Another group of people with mostly opposing views held a rally near the spot where former-President Boris Yeltsin got up on a tank and denounced the coup attempt, raising the morale of tens of thousands of anti-Communist protesters outside the Russian White House.

Hardline Communists who organized the coup ordered tanks into the streets of Moscow and restricted the movement of then President Gorbachev. But the opposition staged massive protests, and, after three days, the coup collapsed. Three people died in the protest.

One woman, who took part in the August 1991 protests, says it was the high point of her life. She says that by coming out into the streets to block the coup attempt, for the first time ordinary people did what they knew had to be done, and not what they were told to do by the Soviet authorities.

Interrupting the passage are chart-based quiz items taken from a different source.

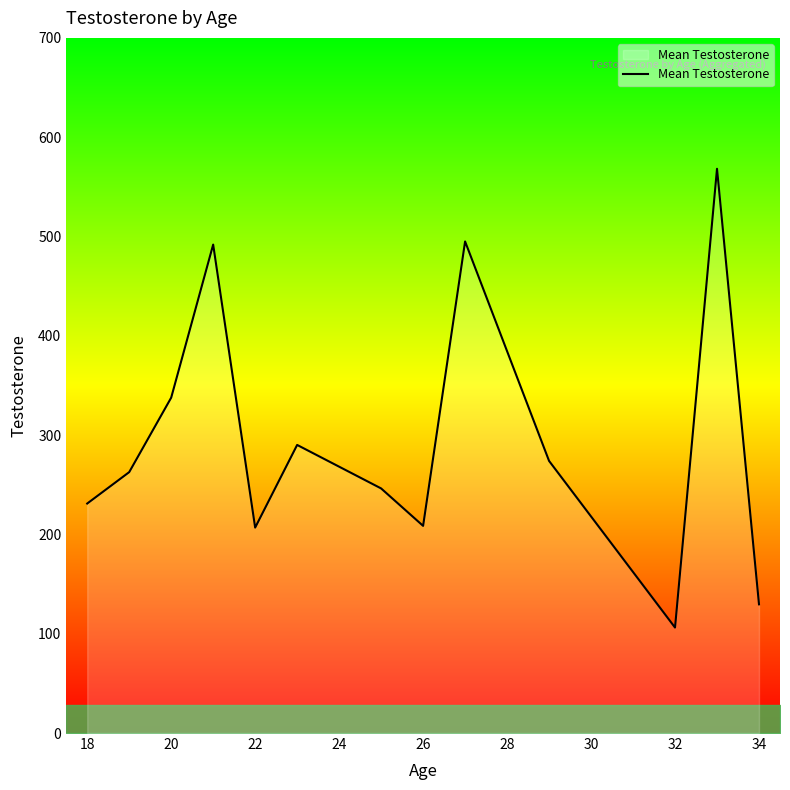

Read the value at 26.

208.6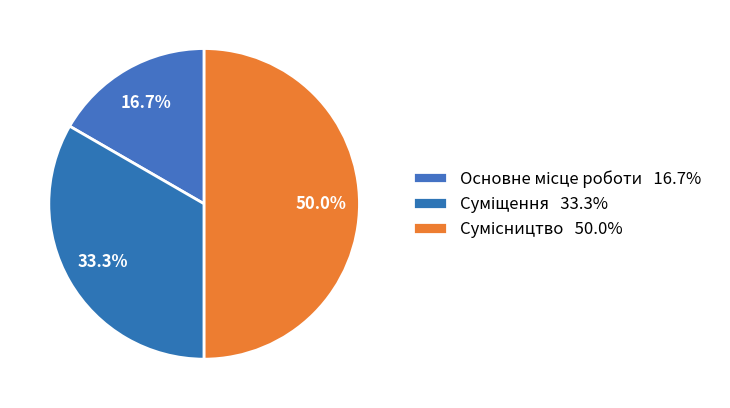

How many segments does this pie chart have?

3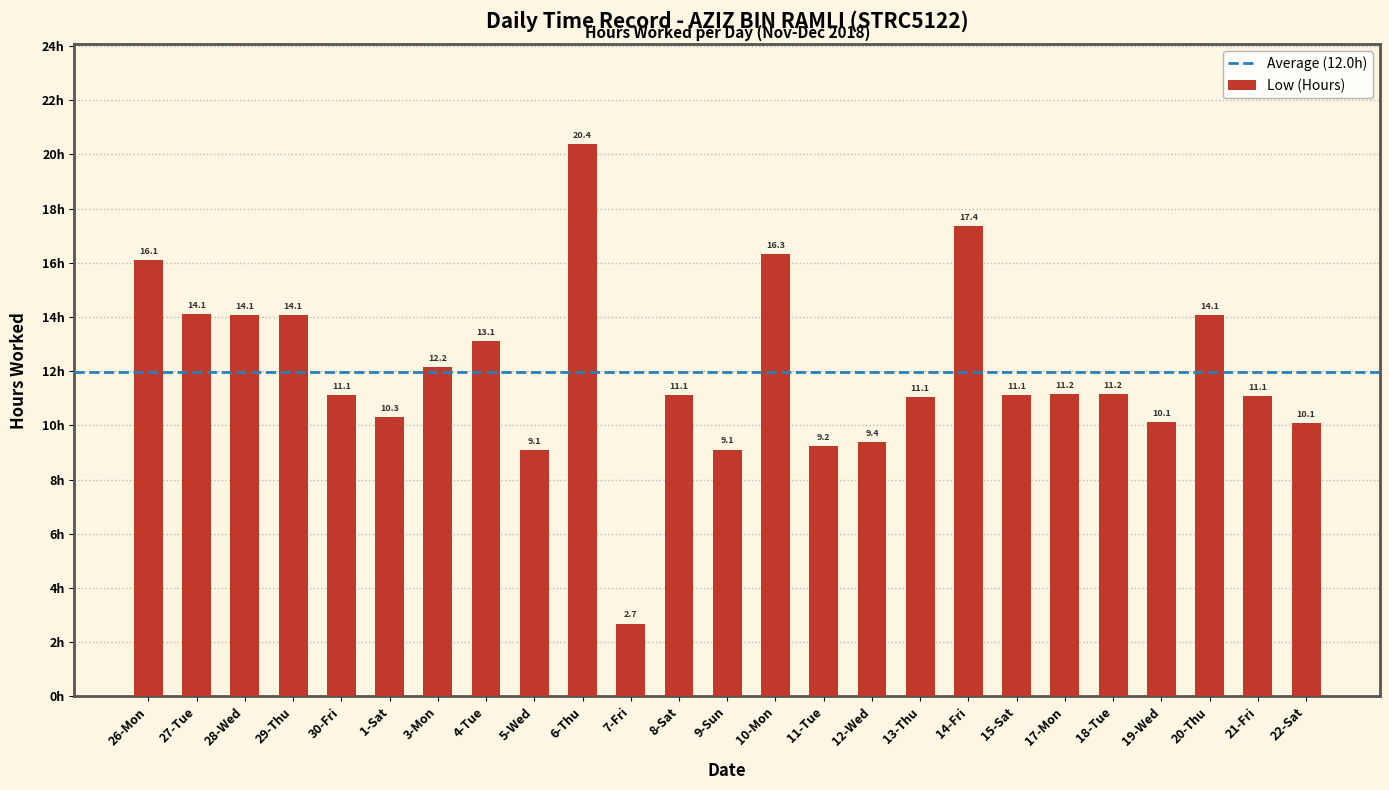

Where does the data first go above 11?

26-Mon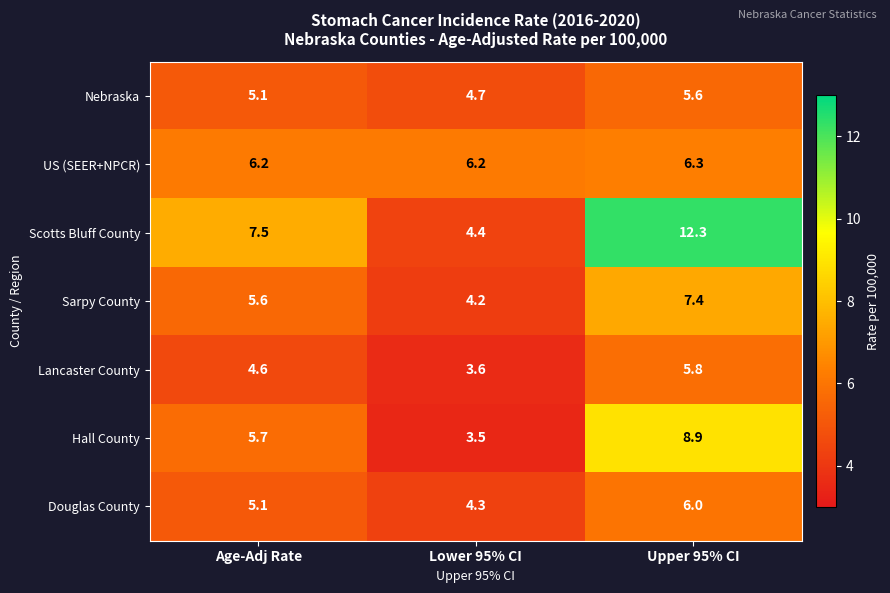

How many data points does each series have?

3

Others at the rally praised what they called the anniversary of our democratic revolution and the birth of a new, free Russia."

But most Russians appear indifferent to the pivotal events of that time. In a recent poll by the independent Levada Center, the Communist coup plotters won slightly more support than Boris Yeltsin and his supporters. However, more than half of those questioned said they favored neither side, viewing the coup as a power struggle between ruling elites.

Recent media talk shows have also revealed many Russians do not give the early 1990s much thought, saying they are more caught up in what's happening today.

President Vladimir Putin himself has called the 1991 Soviet collapse the "biggest geopolitical catastrophe" of the 20th century, although he insists that Russia has now emerged from that time as a strong power.